* Text block
Equal access not required by law
It’s the World Wide Web — but not if you have disabilities.
Websites are too seldom built with people of all abilities in mind.
Online barriers can translate into higher prices if the lowest price is available on a site that wasn’t built to accommodate visual impairment. People with disabilities can’t apply for jobs if the application is available only on a website that isn’t accessible.
“If you can’t get equal access, it will negatively impact your economic status, your privacy, your social life, your independence, even your safety,” said Jonathan Lazar, a computer science professor at Towson University in Maryland.
Courts are divided on whether websites and mobile apps are legally required to provide equal access to people with disabilities under the 1990 Americans with Disabilities Act, which was enacted before the Web became as ubiquitous as it is today. But advocates are increasingly filing lawsuits, claiming companies have a legal obligation to make their websites accessible.
The Department of Justice delayed a plan to issue accessibility regulations until 2018, but in November said: “The inability to access websites put individuals at a great disadvantage in today’s society, which is driven by a dynamic electronic marketplace and unprecedented access to information.”
DeAnn Elliott, a Boston disability advocate, was diagnosed at 28 with retinitis pigmentosa, a genetic disorder that causes gradual retinal degeneration, and declared legally blind at 41.

* Data provided
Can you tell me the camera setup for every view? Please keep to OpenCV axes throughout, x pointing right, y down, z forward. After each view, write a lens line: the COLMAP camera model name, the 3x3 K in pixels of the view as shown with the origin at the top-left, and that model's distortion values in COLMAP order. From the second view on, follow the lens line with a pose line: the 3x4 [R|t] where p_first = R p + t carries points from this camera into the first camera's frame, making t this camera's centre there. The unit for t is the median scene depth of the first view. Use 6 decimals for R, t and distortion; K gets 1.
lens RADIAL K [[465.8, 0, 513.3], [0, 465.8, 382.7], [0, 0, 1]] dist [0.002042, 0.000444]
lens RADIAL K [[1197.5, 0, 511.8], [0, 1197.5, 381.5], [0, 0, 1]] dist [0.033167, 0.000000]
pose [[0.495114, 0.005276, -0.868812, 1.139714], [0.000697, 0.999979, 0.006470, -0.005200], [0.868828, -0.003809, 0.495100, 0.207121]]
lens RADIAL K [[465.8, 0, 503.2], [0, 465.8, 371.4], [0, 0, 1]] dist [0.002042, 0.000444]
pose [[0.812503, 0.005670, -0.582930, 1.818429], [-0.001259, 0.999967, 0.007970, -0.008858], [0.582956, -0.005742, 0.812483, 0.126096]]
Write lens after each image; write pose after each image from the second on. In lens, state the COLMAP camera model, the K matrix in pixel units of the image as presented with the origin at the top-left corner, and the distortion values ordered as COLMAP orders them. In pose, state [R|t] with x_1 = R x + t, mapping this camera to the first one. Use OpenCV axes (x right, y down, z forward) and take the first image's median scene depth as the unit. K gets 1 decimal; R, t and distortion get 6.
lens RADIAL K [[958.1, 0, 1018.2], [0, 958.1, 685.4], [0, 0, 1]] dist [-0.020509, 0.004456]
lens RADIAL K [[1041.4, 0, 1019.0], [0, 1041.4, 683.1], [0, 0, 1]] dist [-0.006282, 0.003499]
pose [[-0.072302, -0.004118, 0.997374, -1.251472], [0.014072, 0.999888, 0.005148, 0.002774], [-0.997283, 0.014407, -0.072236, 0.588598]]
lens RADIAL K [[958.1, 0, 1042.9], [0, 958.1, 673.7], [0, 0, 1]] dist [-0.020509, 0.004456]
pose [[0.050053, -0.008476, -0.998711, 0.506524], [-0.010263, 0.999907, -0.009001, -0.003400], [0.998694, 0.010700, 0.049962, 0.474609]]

* Work instructions
Rewrite the stretch of the web accessibility article from "DeAnn Elliott, a" through "blind at 41.", swapping "gradual" for "slow".

* Your solution
DeAnn Elliott, a Boston disability advocate, was diagnosed at 28 with retinitis pigmentosa, a genetic disorder that causes slow retinal degeneration, and declared legally blind at 41.